SOURCE MATERIAL Block Start

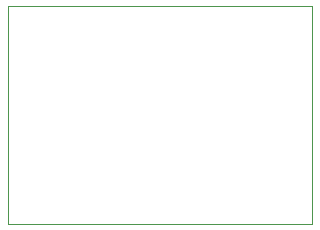
<source format=gbr>
%TF.GenerationSoftware,KiCad,Pcbnew,8.0.3*%
%TF.CreationDate,2024-07-02T09:20:05-05:00*%
%TF.ProjectId,Cartpole_ADC_interface,43617274-706f-46c6-955f-4144435f696e,rev?*%
%TF.SameCoordinates,Original*%
%TF.FileFunction,Profile,NP*%
%FSLAX46Y46*%
G04 Gerber Fmt 4.6, Leading zero omitted, Abs format (unit mm)*
G04 Created by KiCad (PCBNEW 8.0.3) date 2024-07-02 09:20:05*
%MOMM*%
%LPD*%
G01*
G04 APERTURE LIST*
%TA.AperFunction,Profile*%
%ADD10C,0.050000*%
%TD*%
G04 APERTURE END LIST*
D10*
X86750000Y-87000000D02*
X112500000Y-87000000D01*
X112500000Y-105500000D01*
X86750000Y-105500000D01*
X86750000Y-87000000D01*
M02*

</source>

SOURCE MATERIAL Block End

Every last line above must be reproduced as written, and no pictures belong in the copy.

REPLY TO THE EXERCISE:
<source format=gbr>
%TF.GenerationSoftware,KiCad,Pcbnew,8.0.3*%
%TF.CreationDate,2024-07-02T09:20:05-05:00*%
%TF.ProjectId,Cartpole_ADC_interface,43617274-706f-46c6-955f-4144435f696e,rev?*%
%TF.SameCoordinates,Original*%
%TF.FileFunction,Profile,NP*%
%FSLAX46Y46*%
G04 Gerber Fmt 4.6, Leading zero omitted, Abs format (unit mm)*
G04 Created by KiCad (PCBNEW 8.0.3) date 2024-07-02 09:20:05*
%MOMM*%
%LPD*%
G01*
G04 APERTURE LIST*
%TA.AperFunction,Profile*%
%ADD10C,0.050000*%
%TD*%
G04 APERTURE END LIST*
D10*
X86750000Y-87000000D02*
X112500000Y-87000000D01*
X112500000Y-105500000D01*
X86750000Y-105500000D01*
X86750000Y-87000000D01*
M02*

</source>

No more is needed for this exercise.